The payment will go to customers who had accounts to trade domestic commodities futures through the now-collapsed Peregrine Financial Group, Inc., under the settlement approved by U.S. District Judge Linda Reade.
The agreement settles a civil enforcement action filed by the U.S. Commodity Futures Trading Commission alleging that U.S. Bank improperly allowed Peregrine founder Russell Wasendorf Sr. to misuse customer funds.
Wasendorf, the former CEO of the Iowa-based brokerage, is serving a 50-year prison term after he was convicted of stealing $215 million from thousands of customers over two decades. He carried out the fraud by repeatedly falsifying U.S. Bank records to fool regulators into believing that Peregrine's customer account had more money than it did.
Although the commission had originally been seeking nearly twice as much, the $18 million settlement is still a positive development for thousands of investors who had accounts through Peregrine, which went by the nickname PFGBest. Many only have received 44 per cent of what they had in accounts at the time of its collapse and that may now increase above 50 per cent, said John Roe, co-founder of the Commodity Customer Coalition, a non-profit advocating on their behalf.
"While you don't get everything you want in litigation, the fact that we were able to get a substantial recovery for customers in a shorter time window is commendable," he said. "It makes the best of a very bad situation."

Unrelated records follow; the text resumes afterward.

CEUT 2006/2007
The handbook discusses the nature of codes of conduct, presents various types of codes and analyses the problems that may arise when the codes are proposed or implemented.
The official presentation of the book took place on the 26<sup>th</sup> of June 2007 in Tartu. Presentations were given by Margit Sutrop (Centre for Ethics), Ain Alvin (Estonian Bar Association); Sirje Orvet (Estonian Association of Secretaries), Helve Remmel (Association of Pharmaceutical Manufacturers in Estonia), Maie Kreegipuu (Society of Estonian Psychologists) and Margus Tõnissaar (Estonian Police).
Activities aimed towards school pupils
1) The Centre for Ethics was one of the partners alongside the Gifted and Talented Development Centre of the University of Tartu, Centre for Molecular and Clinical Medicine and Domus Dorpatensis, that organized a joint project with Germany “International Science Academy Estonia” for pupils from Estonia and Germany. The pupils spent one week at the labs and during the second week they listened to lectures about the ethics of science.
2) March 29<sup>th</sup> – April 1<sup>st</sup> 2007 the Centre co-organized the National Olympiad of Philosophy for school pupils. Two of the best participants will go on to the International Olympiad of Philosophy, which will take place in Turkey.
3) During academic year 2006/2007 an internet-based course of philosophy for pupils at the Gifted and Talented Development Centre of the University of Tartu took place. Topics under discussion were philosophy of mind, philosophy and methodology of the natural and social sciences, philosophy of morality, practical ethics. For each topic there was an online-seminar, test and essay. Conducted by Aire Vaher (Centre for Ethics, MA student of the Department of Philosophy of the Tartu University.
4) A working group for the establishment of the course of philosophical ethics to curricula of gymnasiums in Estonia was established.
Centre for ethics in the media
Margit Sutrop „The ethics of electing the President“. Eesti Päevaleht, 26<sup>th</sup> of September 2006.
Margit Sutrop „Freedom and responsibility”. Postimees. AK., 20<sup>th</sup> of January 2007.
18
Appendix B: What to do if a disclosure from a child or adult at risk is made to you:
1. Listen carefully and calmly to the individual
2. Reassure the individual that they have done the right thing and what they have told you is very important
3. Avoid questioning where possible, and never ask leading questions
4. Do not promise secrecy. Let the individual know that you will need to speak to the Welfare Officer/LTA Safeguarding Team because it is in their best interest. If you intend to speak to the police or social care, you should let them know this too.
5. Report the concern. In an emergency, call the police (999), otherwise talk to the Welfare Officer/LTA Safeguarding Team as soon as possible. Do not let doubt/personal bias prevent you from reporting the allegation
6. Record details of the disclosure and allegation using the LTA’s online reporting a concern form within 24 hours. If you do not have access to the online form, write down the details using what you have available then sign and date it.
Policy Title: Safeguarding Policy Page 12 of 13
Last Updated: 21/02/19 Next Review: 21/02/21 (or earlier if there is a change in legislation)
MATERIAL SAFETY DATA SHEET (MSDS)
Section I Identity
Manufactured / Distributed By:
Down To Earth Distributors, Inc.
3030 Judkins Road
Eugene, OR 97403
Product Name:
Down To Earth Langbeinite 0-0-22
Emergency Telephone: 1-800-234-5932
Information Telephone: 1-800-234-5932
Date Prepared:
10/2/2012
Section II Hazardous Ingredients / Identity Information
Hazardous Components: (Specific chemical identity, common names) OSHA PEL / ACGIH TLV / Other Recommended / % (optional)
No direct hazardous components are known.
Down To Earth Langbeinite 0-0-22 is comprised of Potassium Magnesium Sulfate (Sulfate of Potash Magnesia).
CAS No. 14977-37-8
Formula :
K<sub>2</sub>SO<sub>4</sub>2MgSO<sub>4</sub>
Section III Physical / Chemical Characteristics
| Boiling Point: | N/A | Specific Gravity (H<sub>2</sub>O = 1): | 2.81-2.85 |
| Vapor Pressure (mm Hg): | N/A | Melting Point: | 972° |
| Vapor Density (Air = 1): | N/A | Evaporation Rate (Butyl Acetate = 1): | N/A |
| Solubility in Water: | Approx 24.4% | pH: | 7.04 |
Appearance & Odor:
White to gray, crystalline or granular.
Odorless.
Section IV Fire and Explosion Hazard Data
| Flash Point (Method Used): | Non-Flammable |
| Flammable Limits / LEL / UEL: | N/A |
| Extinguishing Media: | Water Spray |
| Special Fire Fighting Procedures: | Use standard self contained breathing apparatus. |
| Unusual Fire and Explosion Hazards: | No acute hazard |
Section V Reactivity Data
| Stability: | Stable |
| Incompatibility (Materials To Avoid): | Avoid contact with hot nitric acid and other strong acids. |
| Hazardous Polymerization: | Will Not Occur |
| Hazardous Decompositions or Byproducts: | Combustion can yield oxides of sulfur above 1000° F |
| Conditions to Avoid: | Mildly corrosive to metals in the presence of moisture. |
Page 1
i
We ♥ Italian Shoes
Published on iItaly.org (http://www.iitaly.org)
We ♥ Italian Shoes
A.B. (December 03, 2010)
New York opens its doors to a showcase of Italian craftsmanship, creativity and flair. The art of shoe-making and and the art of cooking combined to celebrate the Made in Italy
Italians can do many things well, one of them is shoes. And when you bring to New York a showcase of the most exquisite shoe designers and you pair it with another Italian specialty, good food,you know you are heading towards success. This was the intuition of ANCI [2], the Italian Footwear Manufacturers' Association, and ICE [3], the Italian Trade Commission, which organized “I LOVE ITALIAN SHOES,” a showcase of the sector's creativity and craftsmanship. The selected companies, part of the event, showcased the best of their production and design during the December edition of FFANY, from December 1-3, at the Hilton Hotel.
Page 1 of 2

He said most of Wasendorf's assets have been unwound, and the lawsuit represented "the last great pot of money available for PFG customers to go after." The case also revealed a baffling lack of internal controls at U.S. Bank, he said.
The commission sued U.S. Bank in 2013, contending that it failed to follow rules requiring banks to safeguard the accounts of commodities investors. The commission contended that U.S. Bank improperly accepted customer funds as security on loans it made to Wasendorf and knowingly allowed him to transfer customer funds to pay personal and business expenses. The commission had sought $35.6 million in restitution — the amount that Wasendorf withdrew and transferred between 2008 and Peregrine's collapse in 2012 — plus fines and penalties.
U.S. Bank had denied wrongdoing, contending it was unaware of Wasendorf's fraud and was one of his victims.
Two employees responsible for managing Peregrine's account testified in depositions they were unfamiliar with the concept of segregated accounts, a bedrock principle of futures trading, records show. The bank also had no policies, procedures or training on how to handle accounts from brokerage firms such as Peregrine, who help customers buy, sell and trade investments based on the future price of food and energy commodities.
The settlement stipulated that U.S. Bank — the lead bank of Minneapolis-based U.S. Bancorp — has since taken "significant remedial action to strengthen the internal controls and policies" governing such accounts.
The agreement was reached days before a trial set for last month. Jurors would have been asked to decide whether U.S. Bank had knowledge of Wasendorf's wrongdoing or acted in bad faith by failing to investigate obvious indications of fraud.
CFTC enforcement director Aitan Goelman said Wasendorf was responsible for stealing "enormous sums of money that Peregrine's customers entrusted to him."
"However, that fact does not excuse U.S. Bank's failure to meet its own responsibilities to safeguard Peregrine's customer funds that it held," he said.
Bank spokesman Dana Ripley said the company is pleased with the settlement, noting the payment is not considered a fine, penalty or admission of wrongdoing.